MATERIAL FOR THE TASK: Begin
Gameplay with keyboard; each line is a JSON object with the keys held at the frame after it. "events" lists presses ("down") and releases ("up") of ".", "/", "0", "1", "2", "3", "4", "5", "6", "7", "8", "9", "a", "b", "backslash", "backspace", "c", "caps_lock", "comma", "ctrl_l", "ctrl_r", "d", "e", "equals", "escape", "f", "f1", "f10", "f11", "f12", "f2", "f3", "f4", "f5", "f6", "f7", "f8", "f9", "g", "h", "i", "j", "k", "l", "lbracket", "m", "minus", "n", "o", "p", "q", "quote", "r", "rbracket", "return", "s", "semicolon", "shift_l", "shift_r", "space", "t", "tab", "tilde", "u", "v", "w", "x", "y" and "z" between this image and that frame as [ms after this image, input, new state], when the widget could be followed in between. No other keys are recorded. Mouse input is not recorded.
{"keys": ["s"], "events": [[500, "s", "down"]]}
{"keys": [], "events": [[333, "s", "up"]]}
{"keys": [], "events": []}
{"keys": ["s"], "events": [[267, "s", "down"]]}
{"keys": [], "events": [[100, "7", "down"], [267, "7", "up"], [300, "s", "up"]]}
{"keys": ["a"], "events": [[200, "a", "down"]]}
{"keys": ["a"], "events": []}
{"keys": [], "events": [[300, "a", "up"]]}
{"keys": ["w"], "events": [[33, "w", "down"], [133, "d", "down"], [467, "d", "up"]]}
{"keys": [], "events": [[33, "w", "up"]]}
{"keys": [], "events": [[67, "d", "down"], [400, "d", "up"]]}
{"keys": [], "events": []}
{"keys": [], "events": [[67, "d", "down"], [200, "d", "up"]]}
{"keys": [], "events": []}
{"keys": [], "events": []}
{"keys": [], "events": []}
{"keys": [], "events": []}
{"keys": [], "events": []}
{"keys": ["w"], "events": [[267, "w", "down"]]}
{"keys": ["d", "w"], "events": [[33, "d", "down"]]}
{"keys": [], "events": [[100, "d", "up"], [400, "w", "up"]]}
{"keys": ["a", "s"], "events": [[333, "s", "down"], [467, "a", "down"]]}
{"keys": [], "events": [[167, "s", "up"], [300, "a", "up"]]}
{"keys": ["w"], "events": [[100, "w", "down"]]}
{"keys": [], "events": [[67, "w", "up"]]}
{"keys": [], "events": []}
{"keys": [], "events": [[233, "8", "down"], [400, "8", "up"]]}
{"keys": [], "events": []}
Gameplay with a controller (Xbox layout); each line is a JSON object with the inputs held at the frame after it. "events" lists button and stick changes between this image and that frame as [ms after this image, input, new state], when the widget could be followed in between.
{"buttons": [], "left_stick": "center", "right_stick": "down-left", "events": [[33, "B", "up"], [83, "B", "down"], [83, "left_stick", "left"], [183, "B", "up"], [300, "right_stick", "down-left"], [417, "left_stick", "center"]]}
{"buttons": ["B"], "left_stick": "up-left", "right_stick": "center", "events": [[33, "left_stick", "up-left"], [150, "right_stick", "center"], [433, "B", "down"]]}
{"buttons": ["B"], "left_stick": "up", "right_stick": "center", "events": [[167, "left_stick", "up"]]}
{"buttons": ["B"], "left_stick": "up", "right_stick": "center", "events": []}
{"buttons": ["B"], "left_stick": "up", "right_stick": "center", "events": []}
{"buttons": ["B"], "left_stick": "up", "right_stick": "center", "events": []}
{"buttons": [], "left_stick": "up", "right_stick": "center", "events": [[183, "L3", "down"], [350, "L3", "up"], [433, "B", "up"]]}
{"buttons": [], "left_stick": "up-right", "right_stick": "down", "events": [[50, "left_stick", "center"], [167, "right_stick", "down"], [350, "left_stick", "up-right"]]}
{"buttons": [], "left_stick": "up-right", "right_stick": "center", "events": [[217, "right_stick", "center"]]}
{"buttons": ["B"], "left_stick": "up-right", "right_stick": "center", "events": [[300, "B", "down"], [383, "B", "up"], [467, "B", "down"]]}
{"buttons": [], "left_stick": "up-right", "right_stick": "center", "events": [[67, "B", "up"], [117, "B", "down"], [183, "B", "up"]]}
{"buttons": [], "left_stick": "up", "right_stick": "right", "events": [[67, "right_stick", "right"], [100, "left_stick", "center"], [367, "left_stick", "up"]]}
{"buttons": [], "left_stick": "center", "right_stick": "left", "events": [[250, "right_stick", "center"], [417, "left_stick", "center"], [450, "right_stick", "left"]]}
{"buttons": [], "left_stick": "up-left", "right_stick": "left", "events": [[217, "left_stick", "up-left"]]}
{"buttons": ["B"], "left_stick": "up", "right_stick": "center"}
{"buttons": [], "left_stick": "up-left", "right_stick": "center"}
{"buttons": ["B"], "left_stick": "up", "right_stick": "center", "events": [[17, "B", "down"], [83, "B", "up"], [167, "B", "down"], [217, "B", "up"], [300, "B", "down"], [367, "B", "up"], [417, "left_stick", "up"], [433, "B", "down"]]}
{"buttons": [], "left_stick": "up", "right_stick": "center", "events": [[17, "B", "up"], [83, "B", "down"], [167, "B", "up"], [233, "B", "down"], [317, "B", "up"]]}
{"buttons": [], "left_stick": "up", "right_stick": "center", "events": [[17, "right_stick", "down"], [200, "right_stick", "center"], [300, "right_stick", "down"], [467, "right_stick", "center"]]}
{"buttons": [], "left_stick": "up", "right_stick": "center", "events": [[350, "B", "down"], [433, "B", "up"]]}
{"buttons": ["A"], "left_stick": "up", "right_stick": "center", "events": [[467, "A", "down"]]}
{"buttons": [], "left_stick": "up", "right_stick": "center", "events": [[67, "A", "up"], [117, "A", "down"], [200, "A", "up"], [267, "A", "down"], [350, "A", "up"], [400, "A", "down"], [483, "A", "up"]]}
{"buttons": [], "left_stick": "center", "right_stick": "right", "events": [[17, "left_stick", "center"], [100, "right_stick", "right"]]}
MATERIAL FOR THE TASK: End
## GOAL OF THE EXERCISE
Would you write out all of the data exactly as given?

## SOLUTION FOR THIS TASK
Gameplay with keyboard; each line is a JSON object with the keys held at the frame after it. "events" lists presses ("down") and releases ("up") of ".", "/", "0", "1", "2", "3", "4", "5", "6", "7", "8", "9", "a", "b", "backslash", "backspace", "c", "caps_lock", "comma", "ctrl_l", "ctrl_r", "d", "e", "equals", "escape", "f", "f1", "f10", "f11", "f12", "f2", "f3", "f4", "f5", "f6", "f7", "f8", "f9", "g", "h", "i", "j", "k", "l", "lbracket", "m", "minus", "n", "o", "p", "q", "quote", "r", "rbracket", "return", "s", "semicolon", "shift_l", "shift_r", "space", "t", "tab", "tilde", "u", "v", "w", "x", "y" and "z" between this image and that frame as [ms after this image, input, new state], when the widget could be followed in between. No other keys are recorded. Mouse input is not recorded.
{"keys": ["s"], "events": [[500, "s", "down"]]}
{"keys": [], "events": [[333, "s", "up"]]}
{"keys": [], "events": []}
{"keys": ["s"], "events": [[267, "s", "down"]]}
{"keys": [], "events": [[100, "7", "down"], [267, "7", "up"], [300, "s", "up"]]}
{"keys": ["a"], "events": [[200, "a", "down"]]}
{"keys": ["a"], "events": []}
{"keys": [], "events": [[300, "a", "up"]]}
{"keys": ["w"], "events": [[33, "w", "down"], [133, "d", "down"], [467, "d", "up"]]}
{"keys": [], "events": [[33, "w", "up"]]}
{"keys": [], "events": [[67, "d", "down"], [400, "d", "up"]]}
{"keys": [], "events": []}
{"keys": [], "events": [[67, "d", "down"], [200, "d", "up"]]}
{"keys": [], "events": []}
{"keys": [], "events": []}
{"keys": [], "events": []}
{"keys": [], "events": []}
{"keys": [], "events": []}
{"keys": ["w"], "events": [[267, "w", "down"]]}
{"keys": ["d", "w"], "events": [[33, "d", "down"]]}
{"keys": [], "events": [[100, "d", "up"], [400, "w", "up"]]}
{"keys": ["a", "s"], "events": [[333, "s", "down"], [467, "a", "down"]]}
{"keys": [], "events": [[167, "s", "up"], [300, "a", "up"]]}
{"keys": ["w"], "events": [[100, "w", "down"]]}
{"keys": [], "events": [[67, "w", "up"]]}
{"keys": [], "events": []}
{"keys": [], "events": [[233, "8", "down"], [400, "8", "up"]]}
{"keys": [], "events": []}
Gameplay with a controller (Xbox layout); each line is a JSON object with the inputs held at the frame after it. "events" lists button and stick changes between this image and that frame as [ms after this image, input, new state], when the widget could be followed in between.
{"buttons": [], "left_stick": "center", "right_stick": "down-left", "events": [[33, "B", "up"], [83, "B", "down"], [83, "left_stick", "left"], [183, "B", "up"], [300, "right_stick", "down-left"], [417, "left_stick", "center"]]}
{"buttons": ["B"], "left_stick": "up-left", "right_stick": "center", "events": [[33, "left_stick", "up-left"], [150, "right_stick", "center"], [433, "B", "down"]]}
{"buttons": ["B"], "left_stick": "up", "right_stick": "center", "events": [[167, "left_stick", "up"]]}
{"buttons": ["B"], "left_stick": "up", "right_stick": "center", "events": []}
{"buttons": ["B"], "left_stick": "up", "right_stick": "center", "events": []}
{"buttons": ["B"], "left_stick": "up", "right_stick": "center", "events": []}
{"buttons": [], "left_stick": "up", "right_stick": "center", "events": [[183, "L3", "down"], [350, "L3", "up"], [433, "B", "up"]]}
{"buttons": [], "left_stick": "up-right", "right_stick": "down", "events": [[50, "left_stick", "center"], [167, "right_stick", "down"], [350, "left_stick", "up-right"]]}
{"buttons": [], "left_stick": "up-right", "right_stick": "center", "events": [[217, "right_stick", "center"]]}
{"buttons": ["B"], "left_stick": "up-right", "right_stick": "center", "events": [[300, "B", "down"], [383, "B", "up"], [467, "B", "down"]]}
{"buttons": [], "left_stick": "up-right", "right_stick": "center", "events": [[67, "B", "up"], [117, "B", "down"], [183, "B", "up"]]}
{"buttons": [], "left_stick": "up", "right_stick": "right", "events": [[67, "right_stick", "right"], [100, "left_stick", "center"], [367, "left_stick", "up"]]}
{"buttons": [], "left_stick": "center", "right_stick": "left", "events": [[250, "right_stick", "center"], [417, "left_stick", "center"], [450, "right_stick", "left"]]}
{"buttons": [], "left_stick": "up-left", "right_stick": "left", "events": [[217, "left_stick", "up-left"]]}
{"buttons": ["B"], "left_stick": "up", "right_stick": "center"}
{"buttons": [], "left_stick": "up-left", "right_stick": "center"}
{"buttons": ["B"], "left_stick": "up", "right_stick": "center", "events": [[17, "B", "down"], [83, "B", "up"], [167, "B", "down"], [217, "B", "up"], [300, "B", "down"], [367, "B", "up"], [417, "left_stick", "up"], [433, "B", "down"]]}
{"buttons": [], "left_stick": "up", "right_stick": "center", "events": [[17, "B", "up"], [83, "B", "down"], [167, "B", "up"], [233, "B", "down"], [317, "B", "up"]]}
{"buttons": [], "left_stick": "up", "right_stick": "center", "events": [[17, "right_stick", "down"], [200, "right_stick", "center"], [300, "right_stick", "down"], [467, "right_stick", "center"]]}
{"buttons": [], "left_stick": "up", "right_stick": "center", "events": [[350, "B", "down"], [433, "B", "up"]]}
{"buttons": ["A"], "left_stick": "up", "right_stick": "center", "events": [[467, "A", "down"]]}
{"buttons": [], "left_stick": "up", "right_stick": "center", "events": [[67, "A", "up"], [117, "A", "down"], [200, "A", "up"], [267, "A", "down"], [350, "A", "up"], [400, "A", "down"], [483, "A", "up"]]}
{"buttons": [], "left_stick": "center", "right_stick": "right", "events": [[17, "left_stick", "center"], [100, "right_stick", "right"]]}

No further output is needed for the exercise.